Bendigo and Adelaide Bank
Bendigo and Adelaide Bank gets what might be called the Steve Bradbury award, named after the Australian skater who won an Olympic gold medal when his highly ranked competitors piled into each other just before the finishing line.
Australia’s dominant banks – ANZ, CommBank, NAB and Westpac – tally collective earnings of A$32 billion ($24 billion). If the big four are the merciless profiteers, as many Australians, including a good few politicians, see them, then Bendigo and Adelaide Bank can claim to be banking’s customer-friendly emancipator: community-oriented, attentive and the antithesis of those oligopolistic firms.

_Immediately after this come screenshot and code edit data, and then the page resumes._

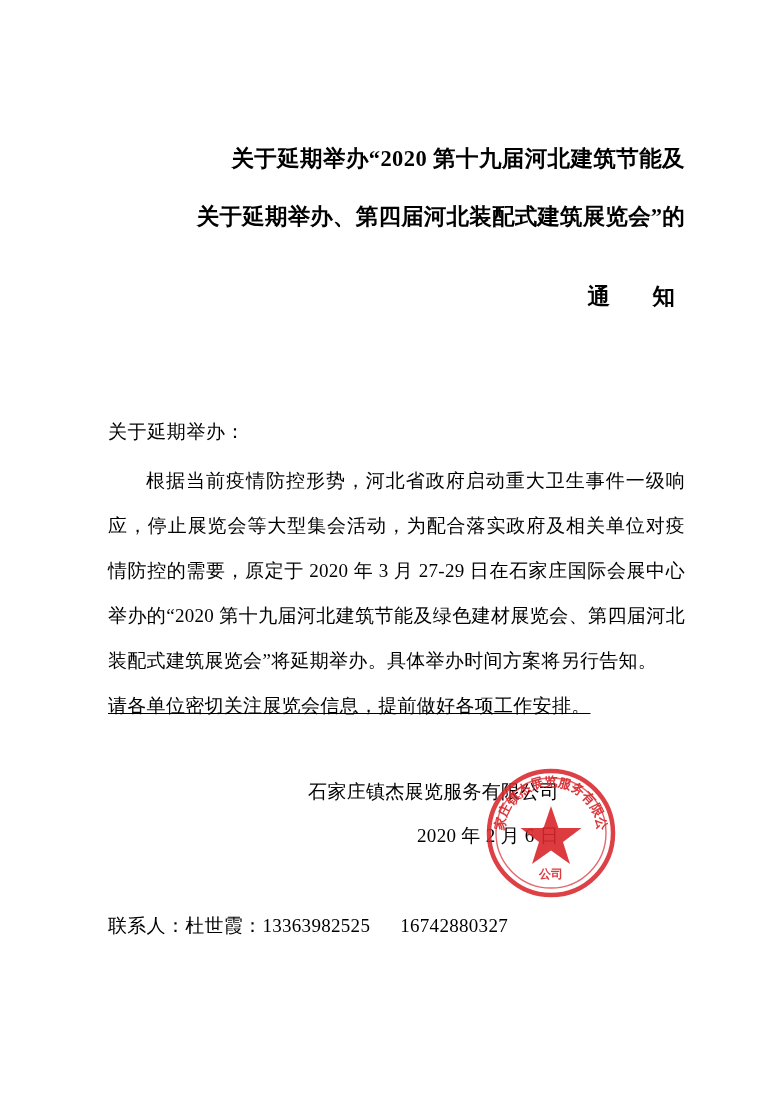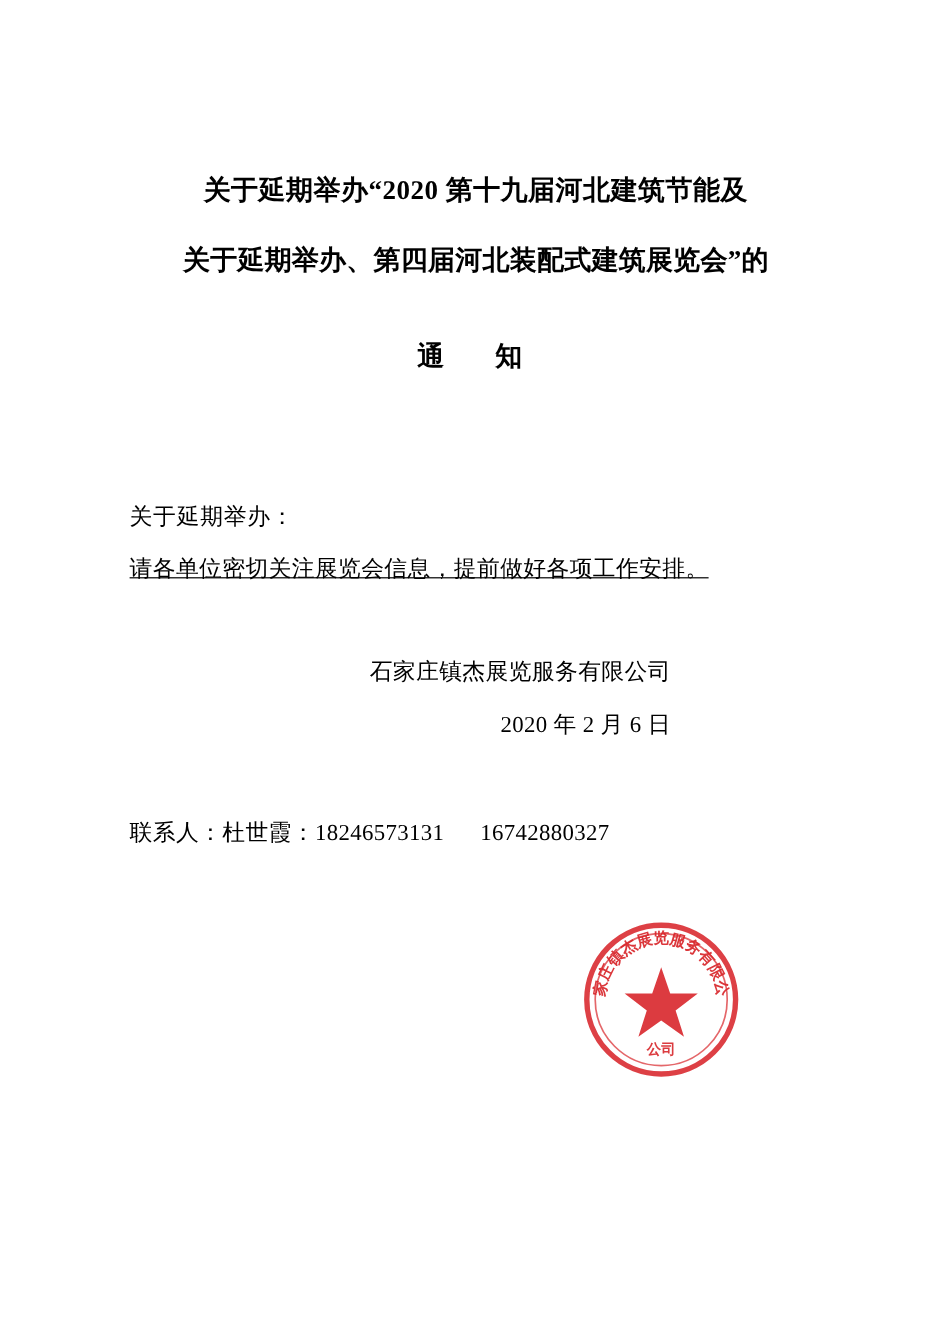"关于延期举办“2020 第十九届河北建筑节能及" .title-block { text-align: center -> right }
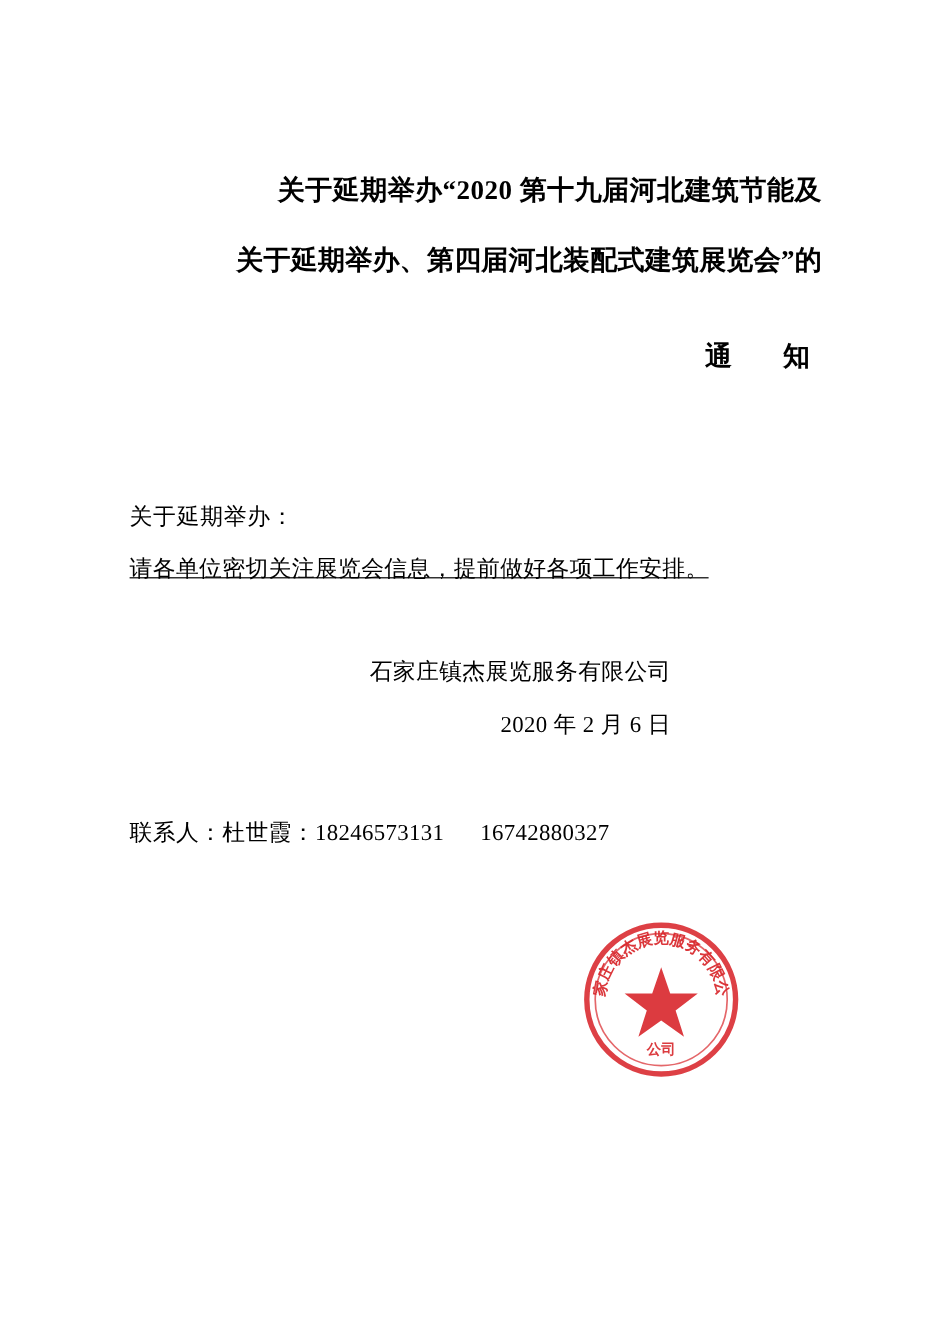"根据当前疫情防控形势，河北省政府启动重大卫生事件一级响应，停止展览会等大型集会活" div.para { html: none -> <div>根据当前疫情防控形势，河北省政府启动重大卫生事件一级响应，停止展览会等大型集会活动，为配合落实政府及相关单位对疫情防控的需要，原定于 2020 年 3 月 27-29 日在石家庄国际会展中心举办的“2020 第十九届河北建筑节能及绿色建材展览会、第四届河北装配式建筑展览会”将延期举办。具体举办时间方案将另行告知。</div> }
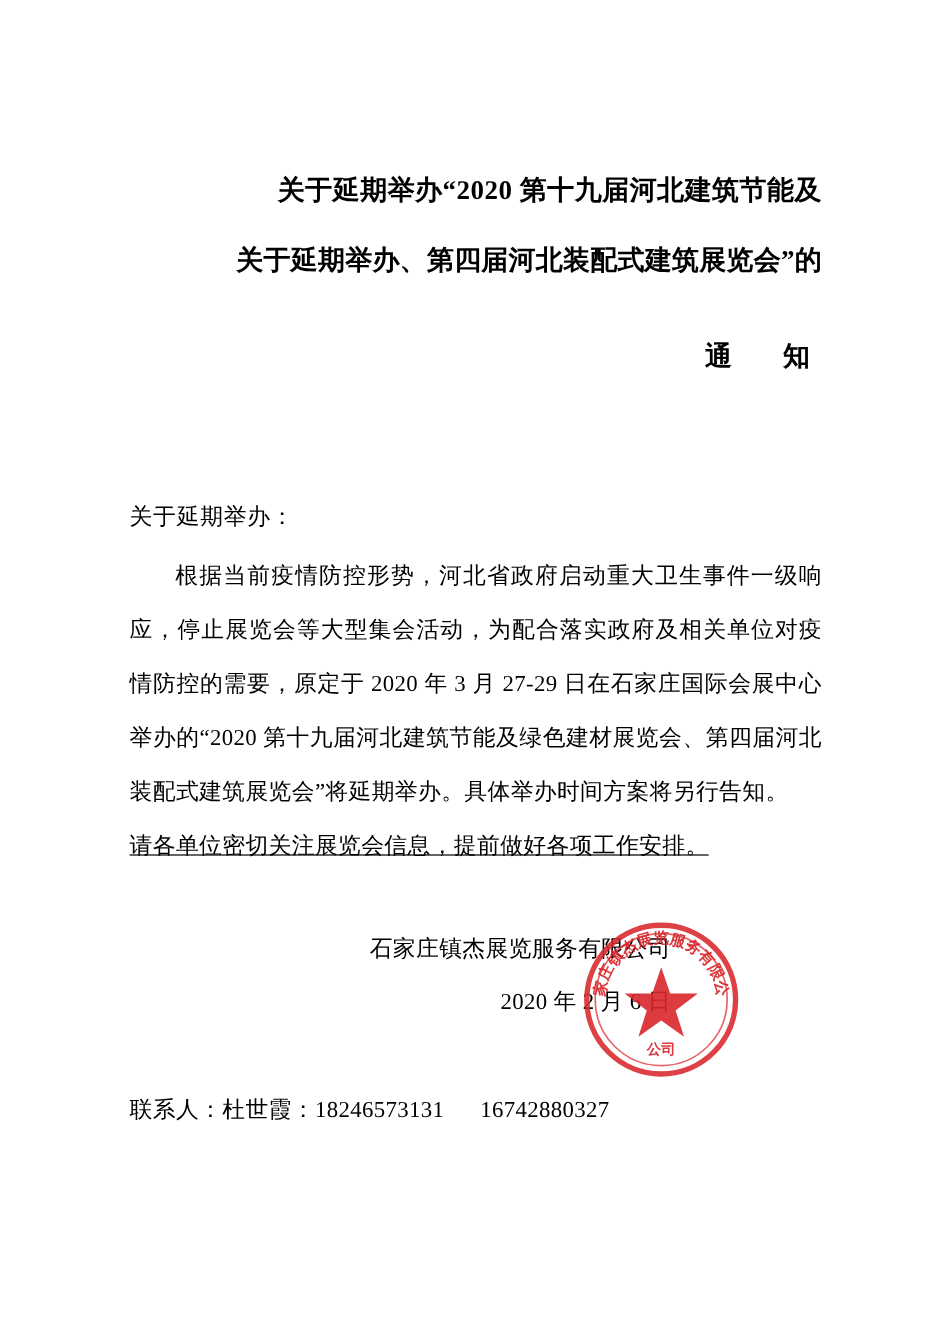"18246573131" span { text: 18246573131 -> 13363982525 }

While 2017 was the big four’s annus horribilis, with repeated revelations of market abuse and a royal commission into their misconduct, it has been smaller Bendigo’s boon.
And the market has noticed. Shares in the big four slumped when that royal commission was announced in November, but Bendigo stock soared.
Customers are noticing too. Though Bendigo and Adelaide is a fraction of the size of even the smallest of the big four, its searing focus on the customer has catapulted it into fifth place in Australia’s bank rankings, with annual earnings of A$416 million and 500 outlets nationwide.
Rural-based Bendigo has rewritten the rules of modern banking by reaching back into the themes of the past. It has expanded by partnering with local companies in districts across the country to restore banking and financial services to communities abandoned by the bloodless big-city banks.
Now it’s starting to do the same in places where the big four still dominate – in the cities. But as tech-loving Australians also warm to their own emerging fintechs, Bendigo’s existential challenge is to extend that same country spirit to the suburbs and online.